I’ve written before about the pernicious and unjust nature of the UK’s libel laws – let’s face it, when the UK becomes the jurisdiction of choice for wealthy litigious American s’lebs intending to sue their native supermarket tabloids, then you know damn well how biased and unfair our own libel laws are.
As if to drive home the point, Heather Brooke of Your Right To Know seems to have found herself on the wrong end of the MSM’s paranoia about litigation for doing nothing more than expressing an opinion about a recent, and well-documented libel action:
Well no sooner do I write about England’s draconian libel laws and the chilling effect they have on freedom of expression then I hear word that the solicitor for self-proclaimed childcare ‘expert’ Gina Ford has complained to the Times about my piece and they have now removed my article from their website while they deal with the complaint.
Huh? No seriously, Ford, who sued and obtained a settlement from Mumsnet over comments posted in their forum that were removed within 24 hours of posting, has now complained, and had taken down, an article on the pernicious state of the UK’s libel laws for no other reason than the fact that Heather refers to her lawsuit against Mumsnet as an example or precisely how the current construction of libel/defamation, in which the defendent has to ‘prove their innocence’ – it a tad more complex than that but that’s the general gist – is unfair and biased in favour of the rich and shameless.
I think you can guess what’s coming next… notwithstanding the matter of copyright, I think it’s time for another ‘I’m Spartacus’ moment, so here’s Heather’s article from the Times, in full.
England, home of the mother of all injustices
The Times, May 14, 2007
By Heather Brooke
The libel laws are an abomination. They favour rich, litigious bullies at the expense of free expression. Even a website for mothers to chatter on is fair game to this draconian law.
Last week mumsnet.com was forced to pay a five-figure sum for comments posted on its chat site. It stood by the comments but this law is such an ass that the burden of proof rests solely with the defendant.
Meanwhile, claimants can make their allegations free from evidential proof. Their opinion is all that counts. They do not have to prove the comments are false. They don’t even have to show any harm to their reputation. I can think of no other area in law in which an individual’s spurious opinion outweighs the greater public good of truth and justice.
The Mumsnet case makes clear how libel affects everyone, not just journalists or those working in the traditional media.
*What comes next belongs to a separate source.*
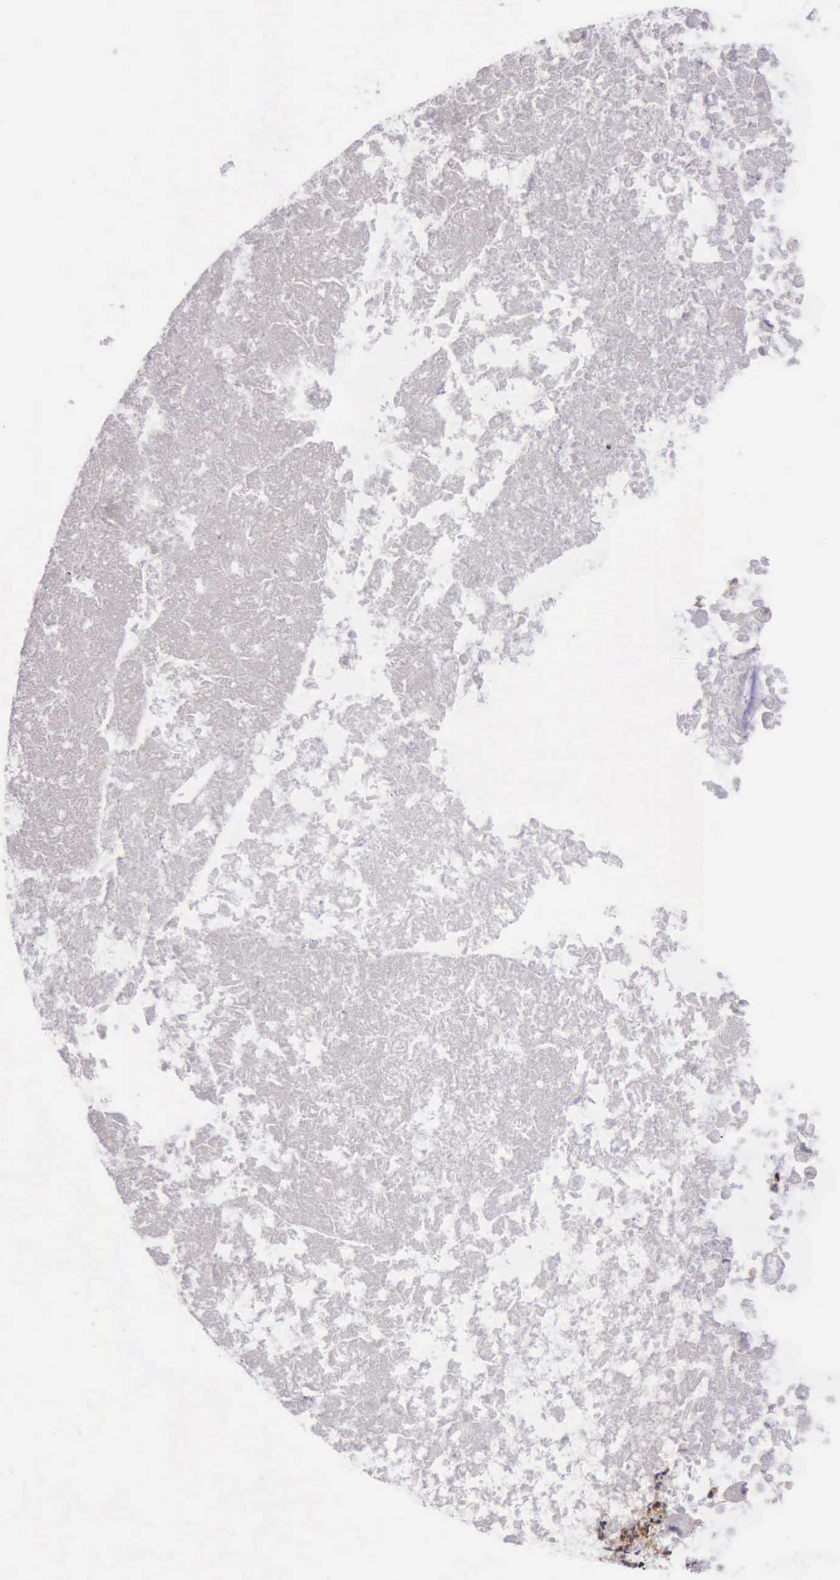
{"staining": {"intensity": "negative", "quantity": "none", "location": "none"}, "tissue": "ovarian cancer", "cell_type": "Tumor cells", "image_type": "cancer", "snomed": [{"axis": "morphology", "description": "Cystadenocarcinoma, mucinous, NOS"}, {"axis": "topography", "description": "Ovary"}], "caption": "Ovarian cancer was stained to show a protein in brown. There is no significant expression in tumor cells.", "gene": "TCEANC", "patient": {"sex": "female", "age": 37}}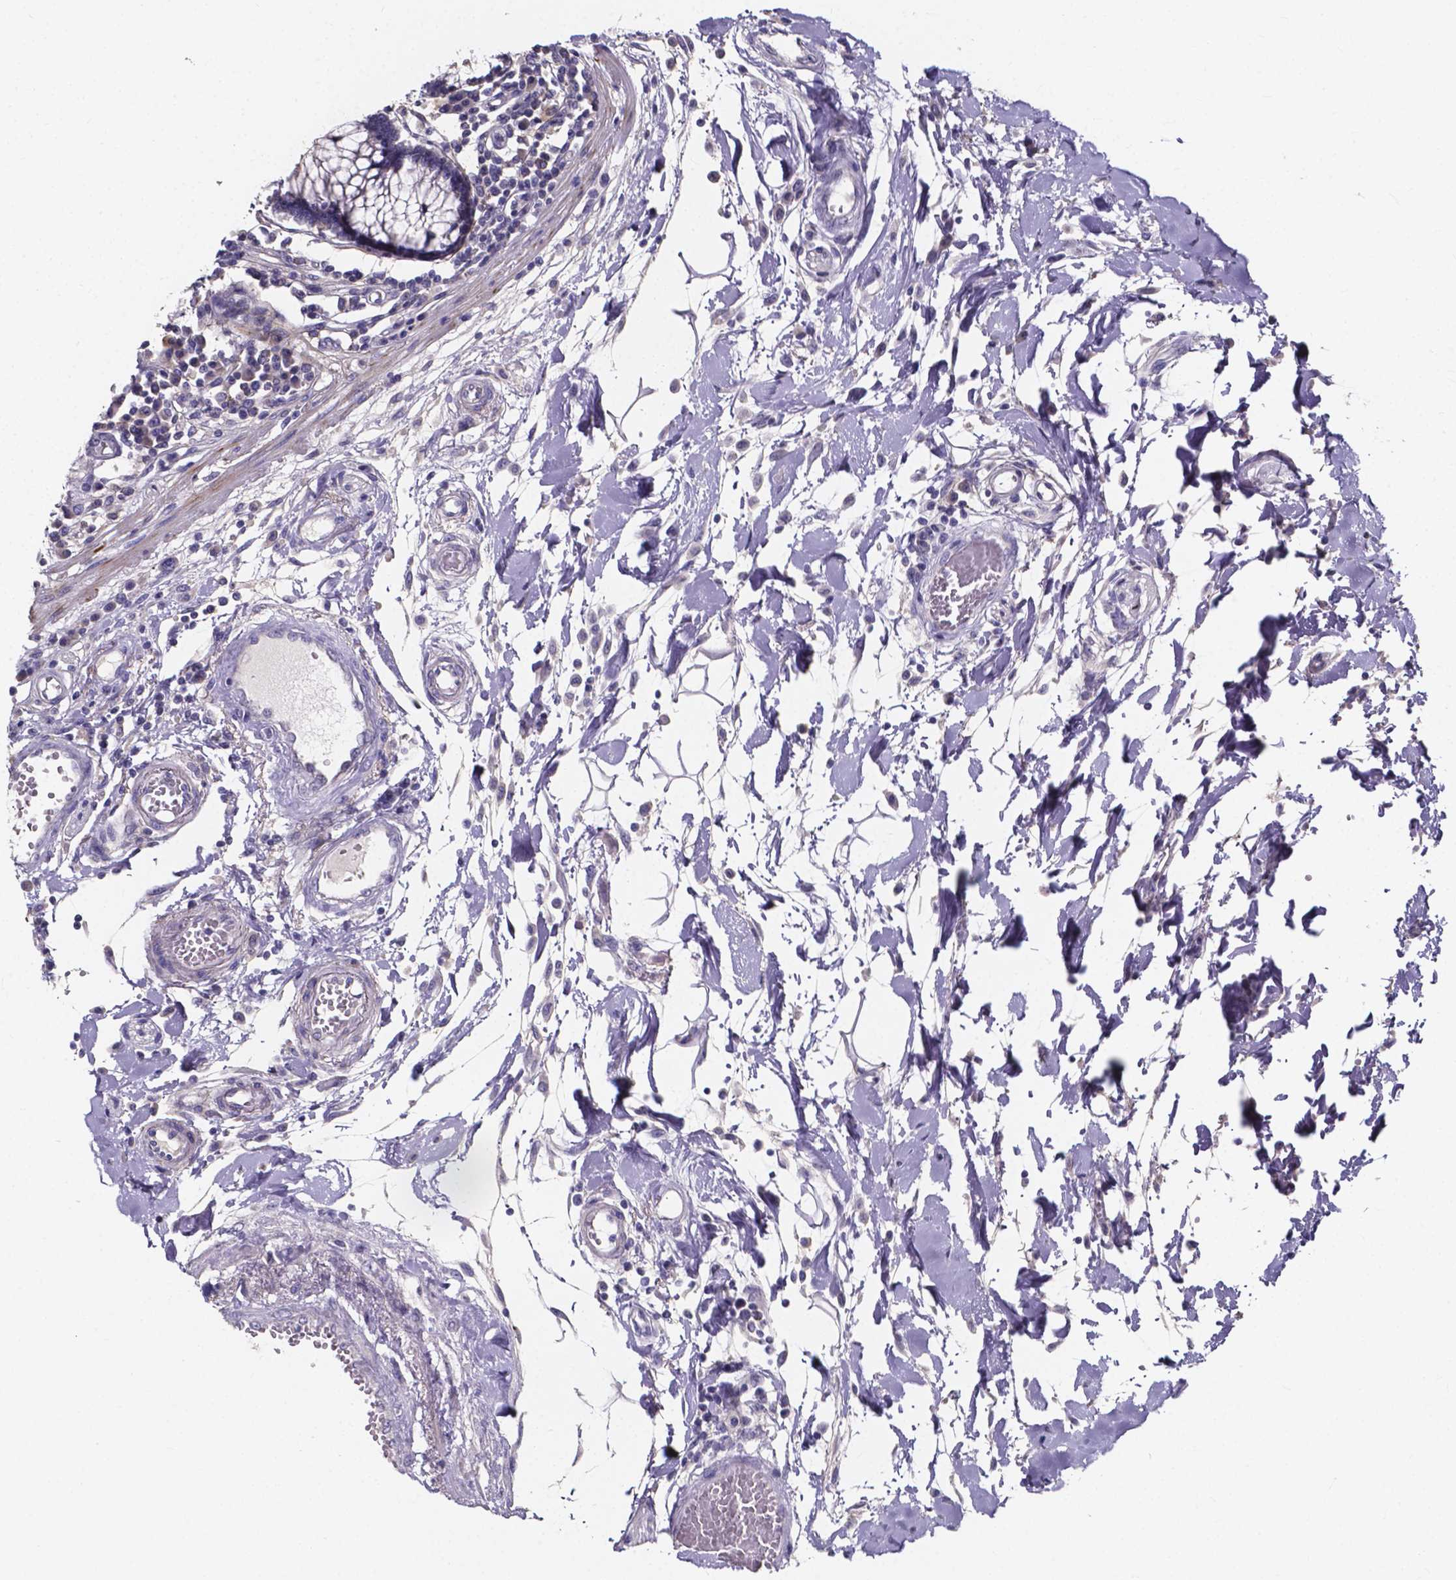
{"staining": {"intensity": "negative", "quantity": "none", "location": "none"}, "tissue": "colon", "cell_type": "Endothelial cells", "image_type": "normal", "snomed": [{"axis": "morphology", "description": "Normal tissue, NOS"}, {"axis": "morphology", "description": "Adenocarcinoma, NOS"}, {"axis": "topography", "description": "Colon"}], "caption": "This is an immunohistochemistry (IHC) photomicrograph of unremarkable colon. There is no expression in endothelial cells.", "gene": "SPOCD1", "patient": {"sex": "male", "age": 83}}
More and more of us, thanks to the growing ubiquity of blogs, chat groups and web forums, are vulnerable to this nefarious law. And while big media groups have deep pockets, the individual hasn’t.
If the damages don’t get the writer, then legal costs certainly will. Most writers are not rich people and so they must settle. Result: vibrant debate is quashed, truth inevitably suffers. The law is so heavily weighted against freedom of expression that all writers (even those hosting blogs) are being urged to buy libel insurance; the freelance chapter of the National Union of Journalists is inundated with inquiries about its new policy.
No matter that the publishers of Mumsnet didn’t even write the comments that the author Gina Ford claimed defamed her. Under the Defamation Act 1996 nonauthors can be held liable if they fail to expeditiously remove comments someone thinks are defamatory. But how quick is quick? The Mumsnet founder Justine Roberts said that the comments were taken down after little more than 24 hours. Yet the vagueness of the law means she would have to go to court to prove this was a reasonable time period.
As a result we now have a culture where the default position is not free speech but censorship. After the 2001 case Godfrey v. Demon Internet Ltd, all internet service providers became vulnerable to libel lawsuits if they failed to immediately censor comments that a person claimed were defamatory. Whether or not the words are true is irrelevant.
England’s libel laws have never been about protecting individuals – at least not poor or helpless individuals. They are about protecting the rich and the powerful.
A fair law would be one in which the claimant has to prove falsity, harm and malicious intention, while providing a defence for truth, reasonable care and the public interest. Then both reputations and freedom of expression could be protected. Until then, mum’s the word.